Today, there are two main types of McKenzie friends: those that are free and those that charge fees. Free McKenzie friends include a number of university law schools and charities who provide assistance to litigants in person.

Fee-paying McKenzie friends are more controversial. They are not regulated and not required to have professional indemnity insurance, which means that clients cannot be sure they will be compensated if bad advice loses their case. Free McKenzie friends are not formally regulated either, but they typically do not offer legal advice, confining themselves to assisting clients with tasks such as note-taking, putting documents into chronological order or providing emotional support. Usually they are also insured.

By contrast, fee-paying McKenzie friends will often engage in advocacy on behalf of clients as well as offer detailed legal advice. Sometimes their fees can be high with reports of some charging £100 per hour for their services. This does not offer any saving as it would be possible to employ a junior qualified lawyer for a similar amount.

Bad behaviour

There have also been concerns expressed over the behaviour of some McKenzie friends. In mid-September, one was accused (by the opposite party) of hijacking the case to pursue his own agenda while acting on behalf of a boatowner.
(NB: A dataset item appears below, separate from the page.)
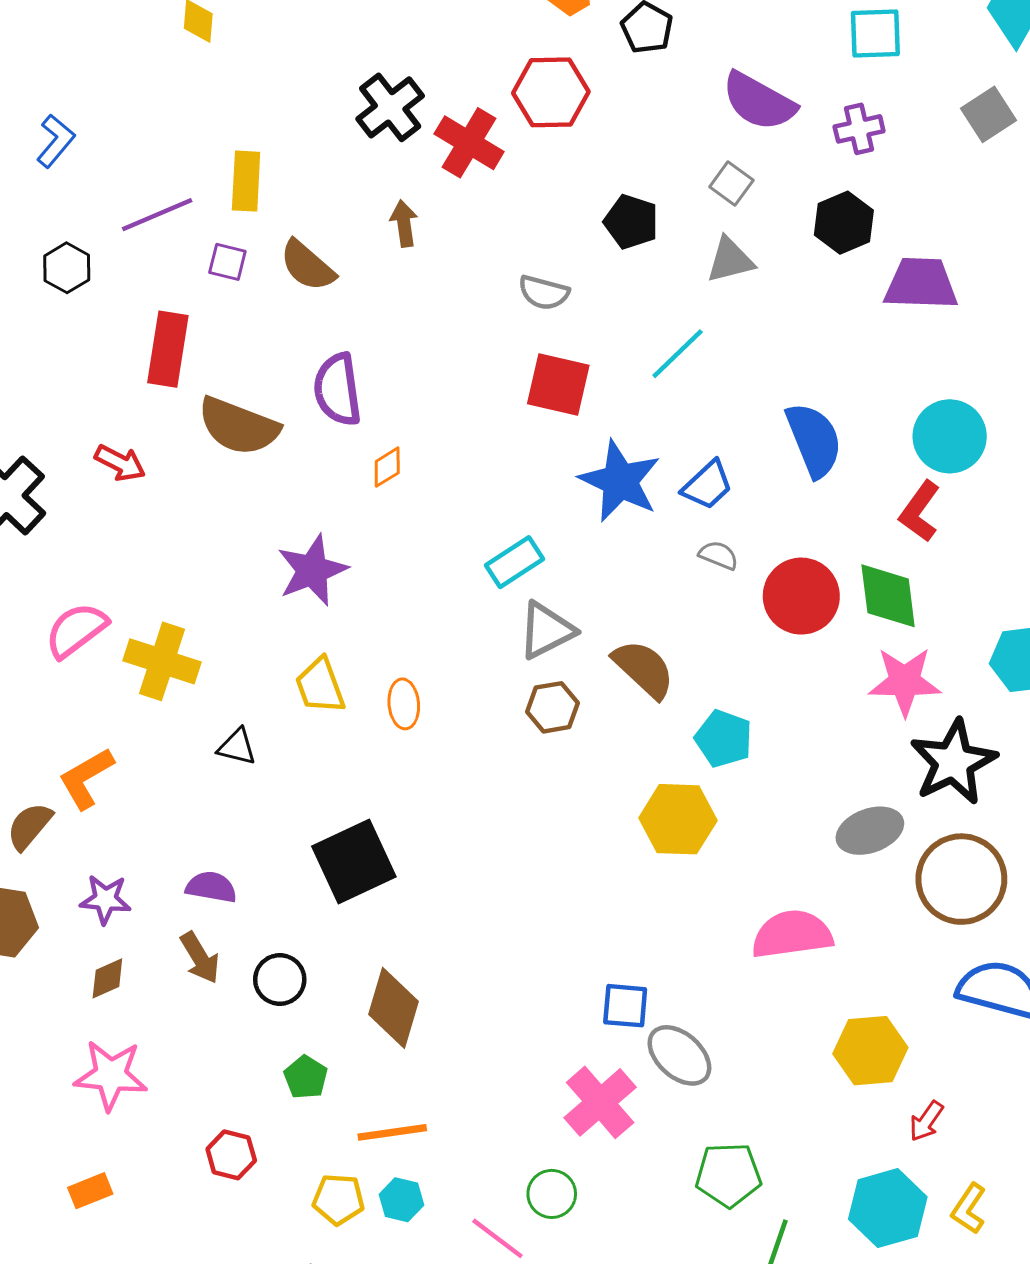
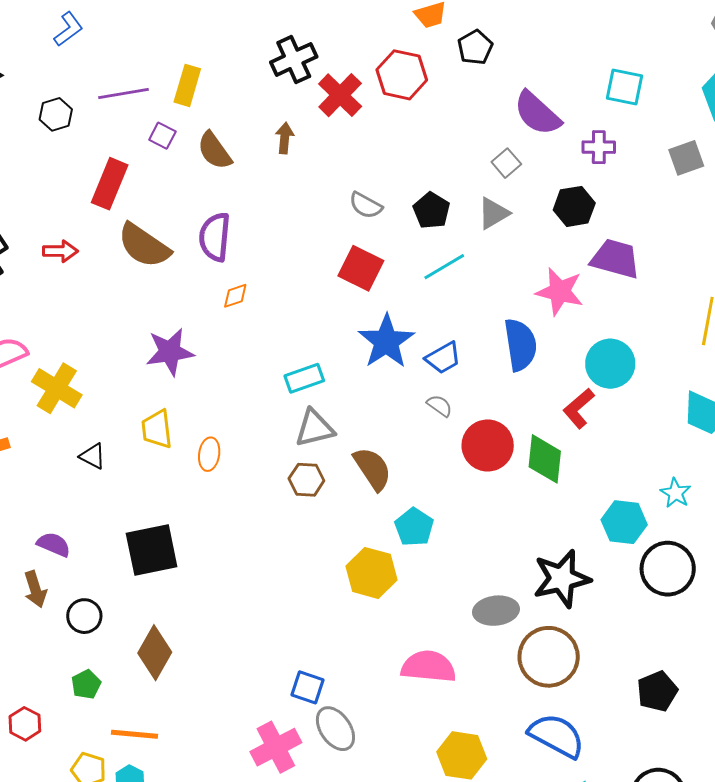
black pentagon: (631, 222) -> (431, 210), moved
gray triangle: (730, 260) -> (493, 213), turned -30
red arrow: (120, 463) -> (60, 251), turned -40
pink star: (905, 681) -> (560, 292), moved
While the judge ultimately allowed him to act on behalf of the claimant, the complaint reflects one of the fears relating to McKenzie friends: that they will be used by pressure groups to advance their own agendas.

This follows other cases where distinctly undignified courtroom behaviour has taken place. For example, in 2015 a McKenzie friend who had served prison sentences for dishonesty and public order offences was banned from representing anyone for life after insulting an opponent and for other bad behaviour.
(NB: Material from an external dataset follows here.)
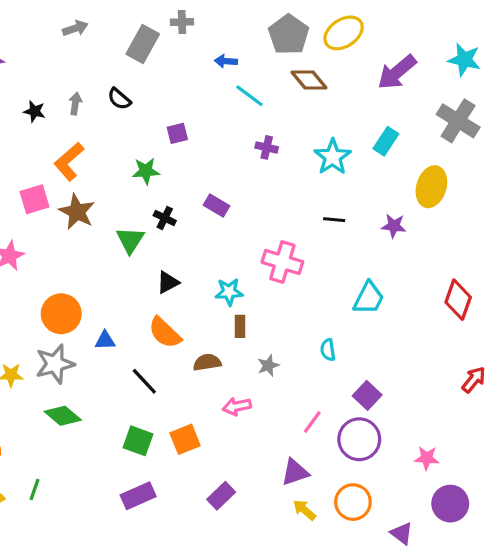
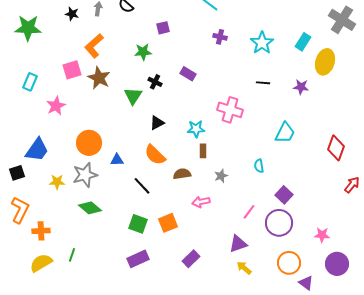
cyan rectangle: (386, 141) -> (303, 42), moved
red diamond: (458, 300) -> (336, 148), moved
orange circle: (353, 502) -> (289, 263), moved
In response to incidents like this the judiciary have consulted on a ban on fee-paying McKenzie friends. The Law Society and the Bar Council have supported the idea. Yet some regulators, such as the Legal Services Board and the Solicitors Regulation Authority, are opposed, saying there is not enough evidence for a ban.

Not all fee-paying McKenzie friends engage in such egregious behaviour. Some have had experience in related disciplines like social work, and provide useful complementary perspectives to courts. Others are paralegals who are not legal professionals but have legal qualifications. There are also reports of solicitors becoming fee-paying McKenzie friends in order to avoid regulatory costs, enabling them to provide assistance at a more affordable cost to clients. There are also attempts at voluntary self regulation. For example, the Society for Professional McKenzie Friends requires its members to carry professional indemnity insurance.
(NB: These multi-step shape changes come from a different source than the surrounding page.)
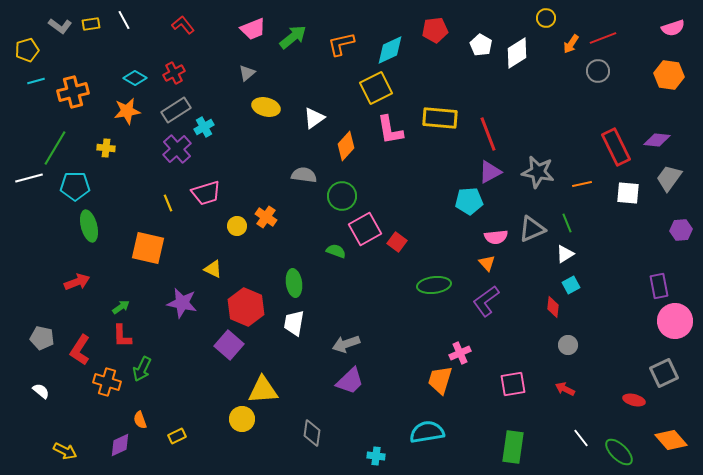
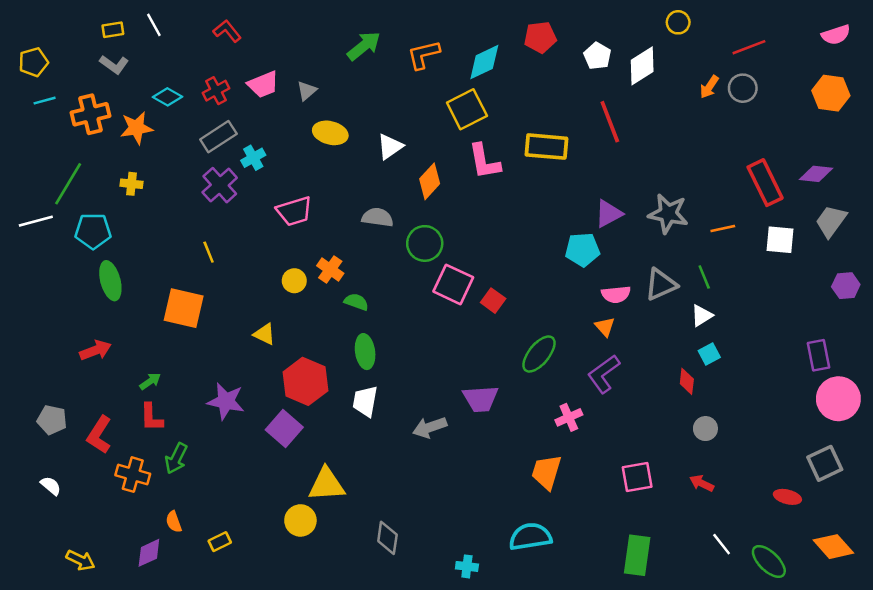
gray L-shape: (60, 26) -> (114, 65), moved
pink trapezoid: (253, 29) -> (263, 84), moved
orange arrow: (571, 44) -> (709, 87), moved
orange star: (127, 111) -> (136, 128), moved
red line: (488, 134) -> (610, 122), moved
pink trapezoid: (206, 193) -> (294, 211), moved
pink square: (365, 229) -> (453, 284), turned -36
green semicircle: (336, 251) -> (356, 302), moved
green ellipse: (434, 285) -> (539, 354), turned -44
purple star: (182, 303) -> (226, 401), moved
pink cross: (460, 353) -> (569, 417), moved
purple trapezoid: (350, 381) -> (481, 399), moved, turned 40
Keep it simple. Evlakhov Valeriy/

Making justice more accessible

When even middle-income people are struggling to afford legal services it is clear that there is a huge issue about access to justice. Changes in business and regulatory practice – such as solicitors charging fixed fees, charging for specific tasks instead of conducting the entire case a practice known as “unbundling” and use of online courts and telephone hearings – may alleviate the problem caused by regulatory burdens which make legal services expensive. But, professional indemnity insurance, which solicitors are required to have, is a gold-plated service which comes at a price: it offers effective consumer protection but increases the cost of services.

The term McKenzie friend is not informative to consumers. It is also confusing as it suggests they are part of the court system, which they are not. A “court assistant” might be a more informative title, though it would mean they are part of the court system. This would give greater clarity to their role, but if they were part of the system they would need to adhere to a disciplinary code that would need to specify the tasks they could undertake – and would require insurance. To some extent, formalising them like this would mean a trade-off between enhanced consumer protection and affordability.